Солдаты стали нехотя разворачиваться и побрели нестройным шагом назад — к своей смерти… Рядом шагал комбриг… Шествие смертников замыкала «эмка».
Как это бывалоДезертирство — это страшный грех по армейским понятиям. Этот поступок — плевок на армию, пренебрежение дисциплиной, то есть тем единственным, что и делает из разномастной толпы сплоченную армию. И подобная вольность должна быть немедленно наказана самым строгим образом, иначе она распространяется со скоростью эпидемии. К тому же подрывает не только устои армии, но и устои самого государства. Дезертир не просто враг мужчин с погонами на плечах, а враг государства.
Дезертирство — издевательство над мундиром и флагом, которому тебя заставляют присягать и служить. Профессиональный военный всегда осудит дезертира и никогда его не поймет. Потому что чье-то бегство из армии ставит под сомнение смысл его собственной жизни. А вот солдаты дезертира поймут, хотя вслух в этом не признаются. Но при удобном случае, может, и сами разбегутся: они люди подневольные и ждут только одного — скорейшего возвращения домой.
Дезертирство всегда было бичом французской армии. Возможно, из нее убегали даже чаще, чем из армий других европейских стран. Французы слишком любят жизнь, а значит, и свободу.
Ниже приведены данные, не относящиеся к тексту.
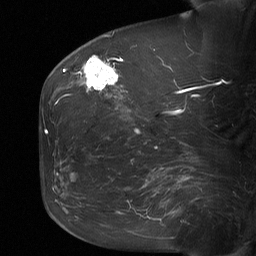
Breast MRI (dynamic contrast-enhanced), one sagittal slice; slice 23 of 64 in the series (ordered by position); dynamic contrast-enhanced study with each time point stored as its own series, time point 2 of 3 at this slice position (early post-contrast, ordered by acquisition time); 1.5 T; TE 4.8 ms, TR 27 ms; 2 mm slice thickness; 256 × 256 image matrix, field of view 200 × 200 mm. Female patient, age 60 years. From the clinical record (not read from this slice): setting: breast cancer imaged before/during neoadjuvant chemotherapy; receptor status: HR-positive, HER2-negative.
Structures marked on this image (semi-automatic segmentation, software-assisted and operator-edited):
- analysis volume of interest (the breast-tissue region the enhancement analysis was run in; not a lesion): bounding box (x1, y1, x2, y2) in pixels: (79, 50, 122, 99)
- tumour enhancement mask (voxels above the 90 % enhancement threshold inside the analysis volume of interest): (84, 56, 118, 90)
А в армии свободы быть не может, если только это не Иностранный легион, где ты настолько свободен, насколько не нарушаешь дисциплину, которая не унижает твоего человеческого достоинства.
Верность долгу и бегство с поля боя — это две крайности, которые сопровождают любую войну со времен Античности до наших дней. Феодальные армии, больше похожие на ополчение, когда рыцарь собирал своих вассалов и отправлялся на зов своего сеньора, но в Новое время такое войско уже не могло противостоять профессионалам-наемникам. К тому же было славной традицией, когда исход сражения становился ясен, сдаваться и присоединяться к победителю. В эпоху расцвета «кондотьерства» положиться можно было только на «железную» испанскую пехоту, верных шотландских стрелков и несгибаемых швейцарцев — в этих наемных частях существовал свой «кодекс чести». Кстати, первый, кто начал успешно использовать профессиональных солдат при мощной огневой поддержке артиллерии, был француз — Карл Смелый, герцог Бургундский. Конечно, в такой армии продолжала действовать та же иерархия, что и при дворе, но зато вооружение в бургундской армии было впервые унифицировано: больше никто не приходил толпой по зову правителя, вооруженный чем попало. Войско было поделено на взаимодействующие между собой отряды — «компании», вооруженные определенными видами оружия.
До нововведений Карла в армии за работу платили по-разному: богатые и знатные получали всегда больше. Рыцарь имел двойной оклад оруженосца, а сержант пехоты получал в два раза меньше оруженосца. Грабеж побежденных — это было единственное, чем мог поправить свое материальное положение солдат. В этом смысле ничего не менялось веками.
В армии Карла Смелого был введен новый порядок: все воины получали одинаковое вознаграждение — сольд. К тому же герцог изменил роль пехоты на поле боя — до него она не была «царицей полей», а людской массой, которая если не разбегалась, то с удовольствием изрубалась на куски кавалерией. За образец герцог взял швейцарскую пехоту — наемников с длинными пиками. Они умели держать строй и отправили на небеса души многих благородных рыцарей. Они вспарывали пиками на полном скаку брюхо коня, на котором восседал шевалье в доспехах, а потом добивали поверженного всадника через забрало узким «мизерикордиа» — кинжалом милосердия.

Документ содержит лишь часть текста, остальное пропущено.